Gemma Lomas said she had trusted NHS workers who were guiding her home birth and that her daughter Poppy, who died a week after being born, ‘should have had the safest possible start in her life’
A devastated mum whose baby died just a week after being born said she had put her trust in NHS professionals who guided her home birth – but was not told about the risks involved.
Poppy Hope Lomas was just seven days old when she died at University College Hospital in central London after suffering complications during a home birth which mum Gemma Lomas said she was encouraged to have.
An inquest at Barnet Coroner’s Court in north London heard the newborn likely died from a severe hypoxic ischaemic brain event, suffered in the 30 minutes before her birth, which occurs when the brain lacks oxygen. The court was told Ms Lomas was failed by the NHS trust which did not make her aware of the risks involved with a natural home birth.

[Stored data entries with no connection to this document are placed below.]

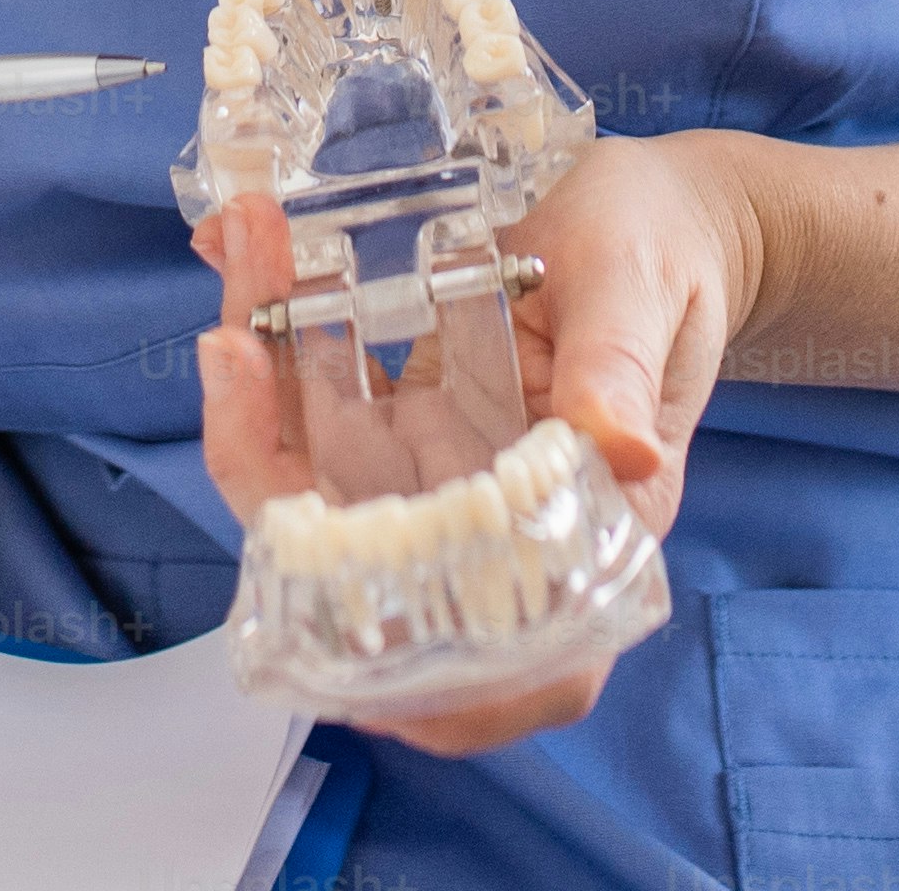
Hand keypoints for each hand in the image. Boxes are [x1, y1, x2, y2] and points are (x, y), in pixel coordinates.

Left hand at [195, 134, 754, 755]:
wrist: (651, 209)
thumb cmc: (665, 258)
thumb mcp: (643, 297)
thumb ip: (619, 372)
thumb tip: (622, 454)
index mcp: (586, 539)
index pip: (506, 671)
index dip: (418, 690)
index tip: (323, 637)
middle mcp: (494, 532)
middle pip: (354, 569)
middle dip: (264, 455)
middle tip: (233, 344)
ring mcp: (435, 479)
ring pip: (311, 474)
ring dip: (253, 377)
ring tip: (247, 248)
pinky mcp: (398, 423)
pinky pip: (310, 406)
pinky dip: (269, 335)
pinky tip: (245, 246)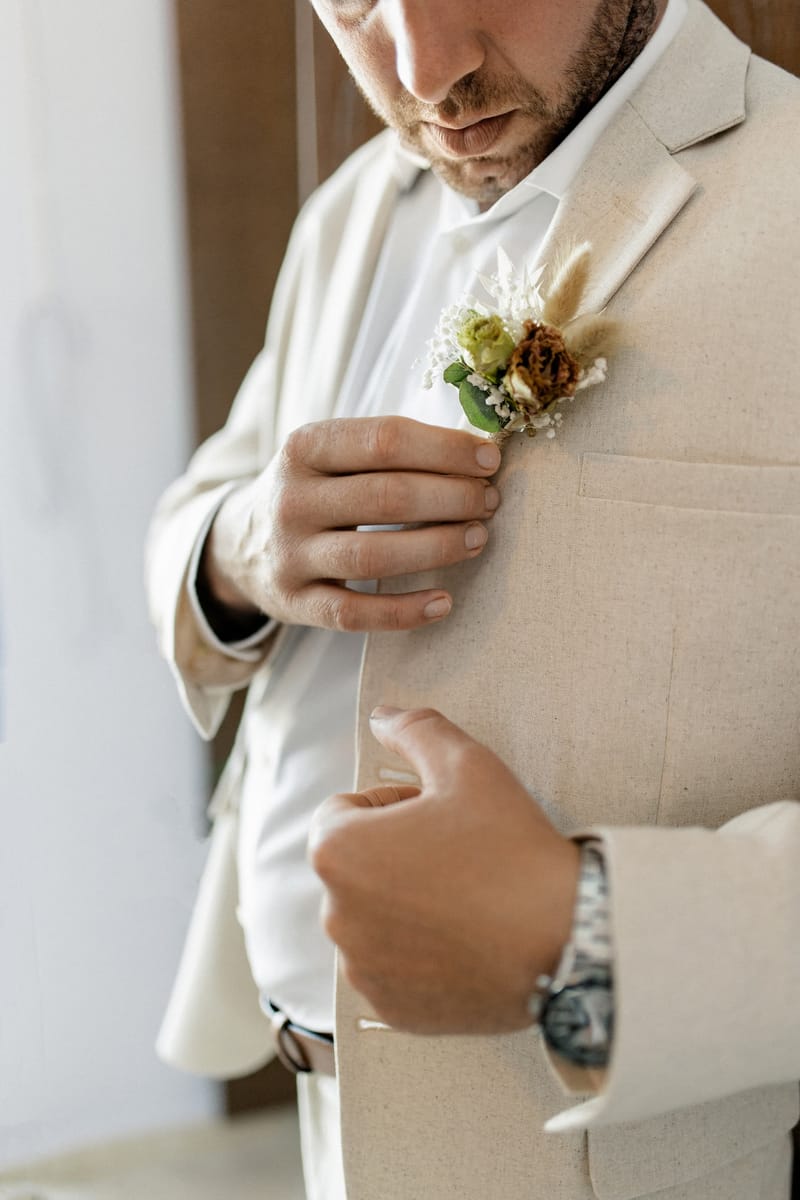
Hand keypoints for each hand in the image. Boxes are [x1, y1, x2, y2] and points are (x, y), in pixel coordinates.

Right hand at [201, 417, 501, 631]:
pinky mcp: (296, 603)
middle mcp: (292, 500)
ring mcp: (290, 555)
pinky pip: (355, 613)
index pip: (384, 440)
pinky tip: (443, 601)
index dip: (445, 449)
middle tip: (488, 501)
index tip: (489, 459)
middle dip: (451, 497)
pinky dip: (404, 611)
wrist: (241, 543)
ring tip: (477, 539)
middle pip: (386, 497)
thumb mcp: (331, 455)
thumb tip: (477, 451)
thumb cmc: (314, 491)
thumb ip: (388, 449)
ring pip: (373, 556)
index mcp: (304, 448)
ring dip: (437, 547)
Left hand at [309, 707, 580, 1033]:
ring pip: (373, 918)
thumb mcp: (466, 765)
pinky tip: (466, 939)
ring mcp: (363, 968)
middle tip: (459, 854)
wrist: (566, 939)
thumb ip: (415, 729)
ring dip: (404, 904)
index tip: (436, 816)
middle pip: (356, 866)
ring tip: (467, 898)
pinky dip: (419, 954)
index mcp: (338, 851)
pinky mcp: (392, 1009)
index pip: (343, 811)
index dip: (391, 805)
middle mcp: (336, 915)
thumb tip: (383, 716)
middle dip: (395, 855)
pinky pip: (393, 967)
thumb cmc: (512, 851)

Speaking to reporters outside the court today, the mum said she had “trusted the professionals who were guiding us,” adding Poppy “should have had the safest possible start in her life”.
“Today’s finding confirmed what we have lived every single day since losing our precious daughter Poppy,” she said. “We came here for the truth because Poppy’s life mattered and because she deserves to be remembered for more than the circumstances of her death. Nothing will ever bring her back but hearing the truth today acknowledged means everything to us.
Ms Lomas said she hopes Poppy’s story will encourage changes to be made so that “no other family has to endure the pain that we will carry for the rest of our lives.”
She added: “Poppy was our daughter, she was loved beyond words and she will never be forgotten.”
Poppy’s planned home delivery was carried out with Edgware Midwives – the designated home birth team at Barnet Hospital which is part of the Royal Free London NHS Foundation Trust.
Ms Lomas said on Monday that Alice Boardman, who was head midwife at Edgware Midwives and present at Poppy’s birth, actively encouraged her to have a vaginal birth after Caesarean (VBAC) at home.
She said: “I was encouraged to do what we did. I would have never made decisions to harm myself or my baby in any capacity.
“So I think moving forward for women and, you know, families, having the right information presented to them, in a good way, will make the decisions easier.”
In a written statement read out to the coroner on Tuesday, the inquest heard that midwife Sasha Field, who was at Poppy’s birth, said an ambulance should have been called when she heard the baby’s heart rate slow down after a contraction – around 90 minutes before she was born.
Mr Walker said: “To not discuss with Ms Lomas the decelerations and a decision to return to hospital is likely to be a really serious failure to provide basic medical care to Ms Lomas.”
The trust agreed to support Poppy’s mother Gemma Lomas with an “unsafe home delivery that was against medical advice” and failed to address “an accumulation of risk factors,” Senior coroner Andrew Walker said.
Mr Walker told the inquest: “The home delivery midwives worked against a background of an accumulation of risk factors including a prolonged rupture of the membranes without antibiotic cover, two decelerations around one and a half hours before delivery, the slow delivery and poor condition at birth.
“There was a failure to recognise and appropriately manage these risk factors.” He added this resulted in an “absence or delay in interventions and actions”. Poppy died days later on October 26, 2022, as a result.